Solution:

Given, two equal charges Q are placed at a distance d from each other.

A charge q is placed at the center of the line joining the two charges.

To find: the value of q for which the system of the three charges will be in equilibrium.

Let us assume that the charges Q are positive and q is negative.

We know that the electrostatic force between two charges is directly proportional to the product of their charges and inversely proportional to the square of the distance between them.

Hence, the magnitude of the electrostatic force between the two charges Q is given by:

F = kQ²/d²

where k is the Coulomb's constant.

Now, let us consider the forces acting on the charge q.

The force due to the charge Q on the left is towards the right and the force due to the charge Q on the right is towards the left. These two forces cancel out each other as they are equal in magnitude and opposite in direction.

Hence, the net force on the charge q is zero.

For equilibrium, the net force on the charge q should be zero.

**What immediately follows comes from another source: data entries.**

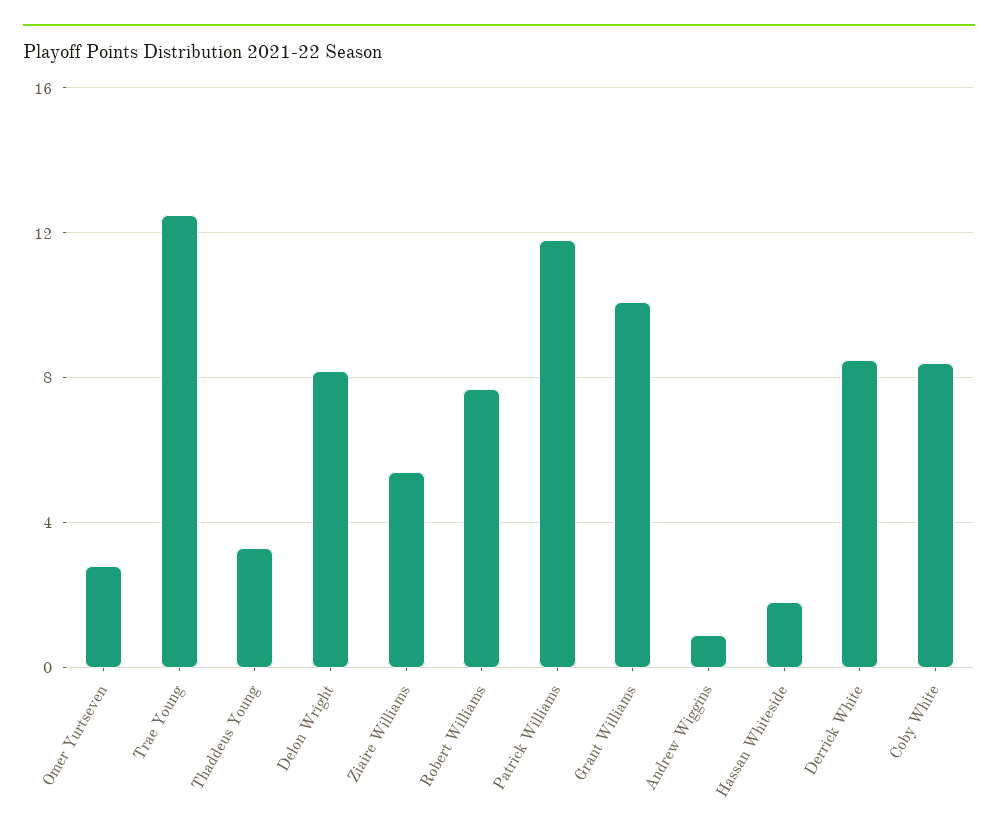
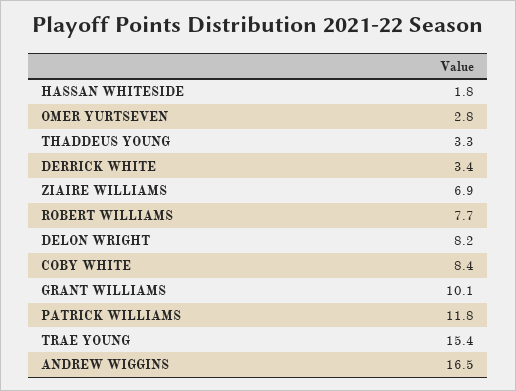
Trae Young: 12.5 -> 15.4
Ziaire Williams: 5.5 -> 6.9
Andrew Wiggins: 1 -> 16.5
Derrick White: 8.5 -> 3.4

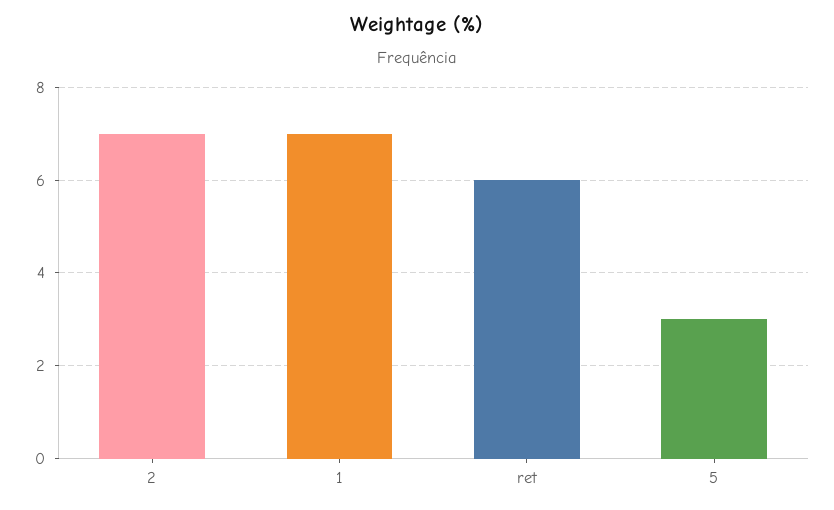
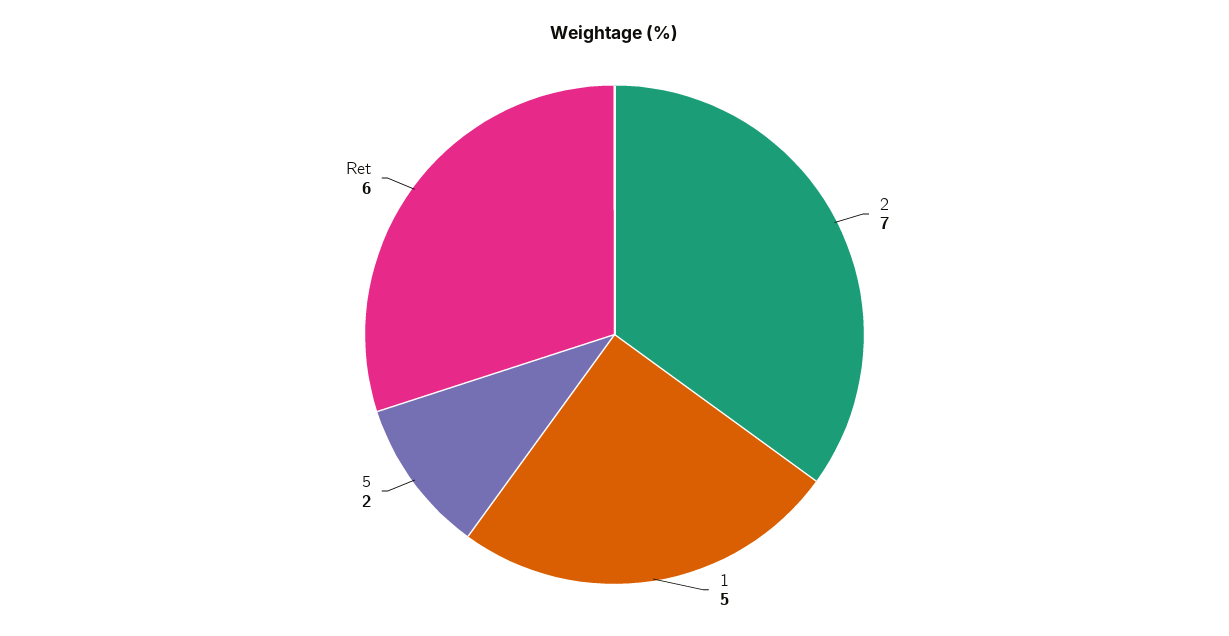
1: 7 -> 5
5: 3 -> 2

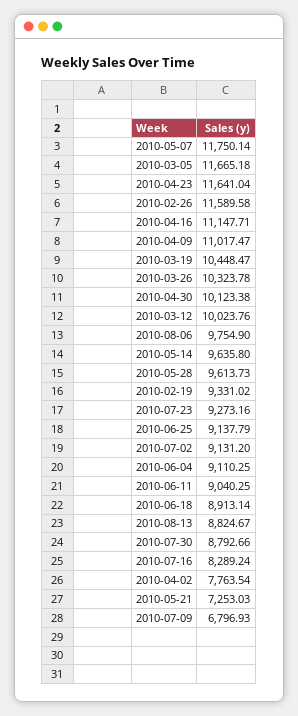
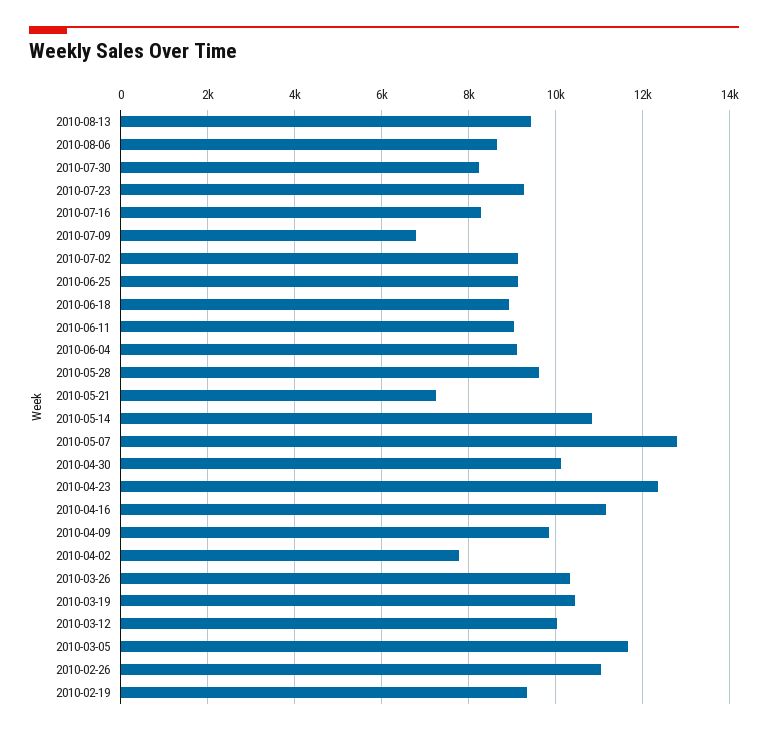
2010-05-07: 11750.14 -> 12800
2010-04-23: 11641.04 -> 12400
2010-02-26: 11589.58 -> 11000
2010-04-09: 11017.47 -> 9800
2010-08-06: 9754.9 -> 8600
2010-05-14: 9635.8 -> 10800
2010-08-13: 8824.67 -> 9400
2010-07-30: 8792.66 -> 8200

Hence, the force due to the charges Q should be balanced by the force due to the charge q.

The force due to the charge q on the left charge Q is towards the left and the force due to the charge q on the right charge Q is towards the right.

Hence, the magnitude of the force due to the charge q on each charge Q is given by:

F' = kqQ/(d/2)²

where d/2 is the distance between the charge q and each charge Q.

Since the net force on the charge q is zero, we have:

2F' = F

kqQ/(d/2)² = kQ²/d²

Simplifying, we get:

q = -Q/4

Hence, the value of q for which the system of the three charges will be in equilibrium is -Q/4.